## The problem
Exact transcription of the following records is needed, with every picture dropped.

(Saved entries)
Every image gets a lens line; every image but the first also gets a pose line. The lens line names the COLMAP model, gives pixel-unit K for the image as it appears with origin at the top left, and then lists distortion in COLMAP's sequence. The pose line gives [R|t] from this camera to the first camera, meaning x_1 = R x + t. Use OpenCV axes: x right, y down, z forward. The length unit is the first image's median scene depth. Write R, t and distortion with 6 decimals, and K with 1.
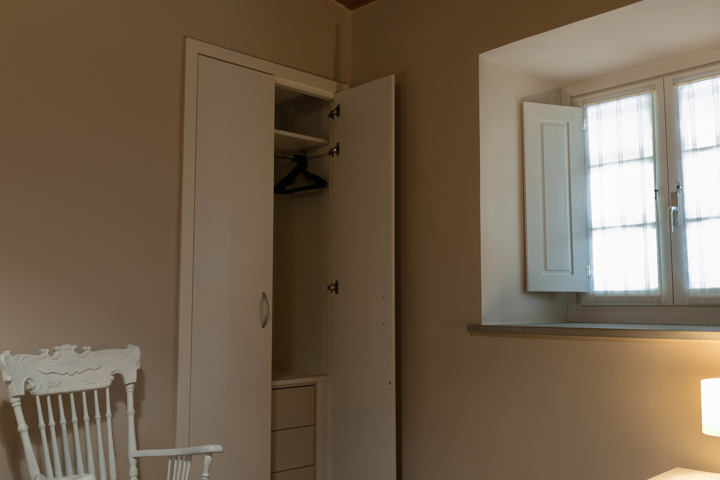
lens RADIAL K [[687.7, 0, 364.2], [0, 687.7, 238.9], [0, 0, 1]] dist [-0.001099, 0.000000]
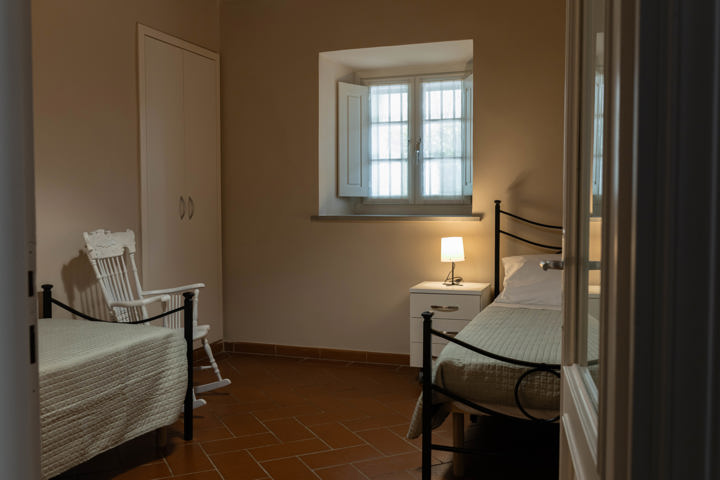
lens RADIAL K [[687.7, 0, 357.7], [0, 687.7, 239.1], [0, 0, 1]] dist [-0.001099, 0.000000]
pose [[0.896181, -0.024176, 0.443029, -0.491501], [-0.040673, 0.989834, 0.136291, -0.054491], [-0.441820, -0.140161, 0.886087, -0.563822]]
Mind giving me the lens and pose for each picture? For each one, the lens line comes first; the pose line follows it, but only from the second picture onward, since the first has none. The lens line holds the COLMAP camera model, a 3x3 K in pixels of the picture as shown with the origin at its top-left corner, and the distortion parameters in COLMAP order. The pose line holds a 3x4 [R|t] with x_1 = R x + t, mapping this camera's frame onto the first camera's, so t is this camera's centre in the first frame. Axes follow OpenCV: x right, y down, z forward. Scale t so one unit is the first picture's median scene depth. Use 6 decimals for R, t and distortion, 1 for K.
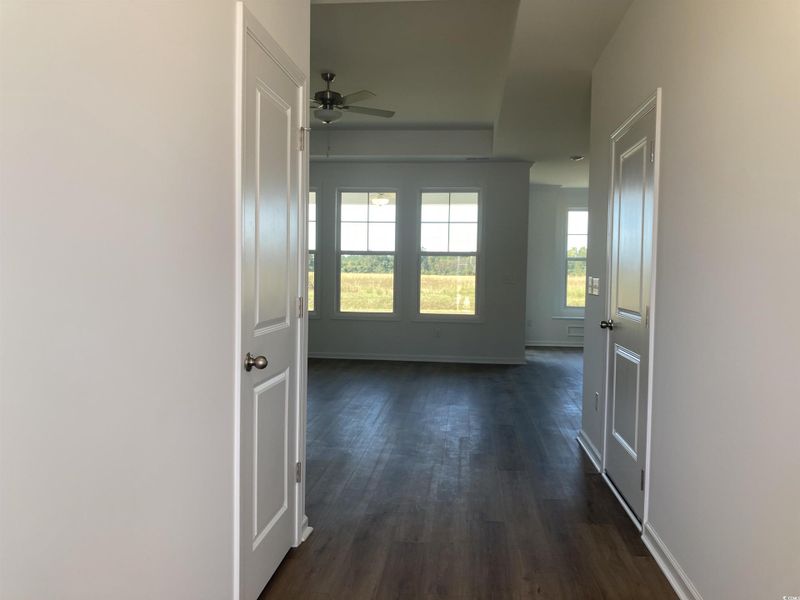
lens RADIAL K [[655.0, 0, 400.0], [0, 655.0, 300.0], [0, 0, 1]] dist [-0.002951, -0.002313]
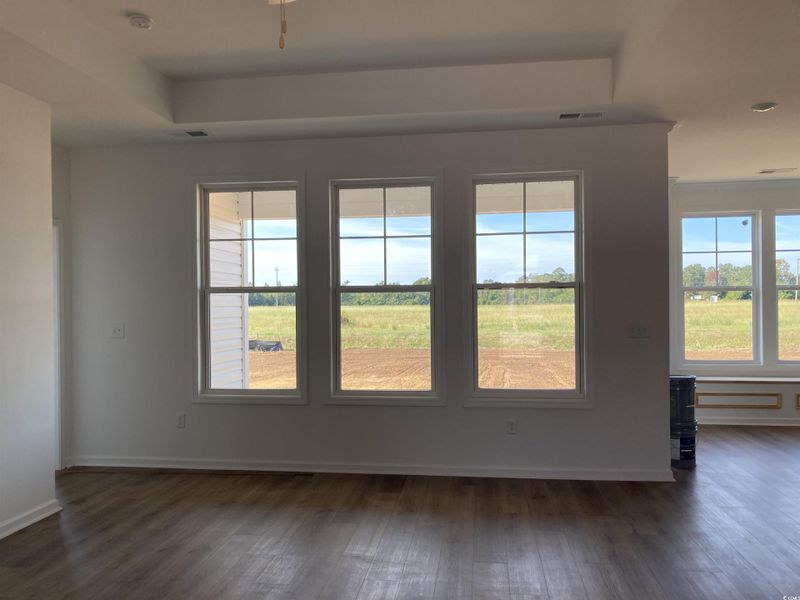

## Reply to the task
Every image gets a lens line; every image but the first also gets a pose line. The lens line names the COLMAP model, gives pixel-unit K for the image as it appears with origin at the top left, and then lists distortion in COLMAP's sequence. The pose line gives [R|t] from this camera to the first camera, meaning x_1 = R x + t. Use OpenCV axes: x right, y down, z forward. The length unit is the first image's median scene depth. Write R, t and distortion with 6 decimals, and K with 1.
lens RADIAL K [[687.7, 0, 364.2], [0, 687.7, 238.9], [0, 0, 1]] dist [-0.001099, 0.000000]
lens RADIAL K [[687.7, 0, 357.7], [0, 687.7, 239.1], [0, 0, 1]] dist [-0.001099, 0.000000]
pose [[0.896181, -0.024176, 0.443029, -0.491501], [-0.040673, 0.989834, 0.136291, -0.054491], [-0.441820, -0.140161, 0.886087, -0.563822]]
Mind giving me the lens and pose for each picture? For each one, the lens line comes first; the pose line follows it, but only from the second picture onward, since the first has none. The lens line holds the COLMAP camera model, a 3x3 K in pixels of the picture as shown with the origin at its top-left corner, and the distortion parameters in COLMAP order. The pose line holds a 3x4 [R|t] with x_1 = R x + t, mapping this camera's frame onto the first camera's, so t is this camera's centre in the first frame. Axes follow OpenCV: x right, y down, z forward. Scale t so one unit is the first picture's median scene depth. Use 6 decimals for R, t and distortion, 1 for K.
lens RADIAL K [[655.0, 0, 400.0], [0, 655.0, 300.0], [0, 0, 1]] dist [-0.002951, -0.002313]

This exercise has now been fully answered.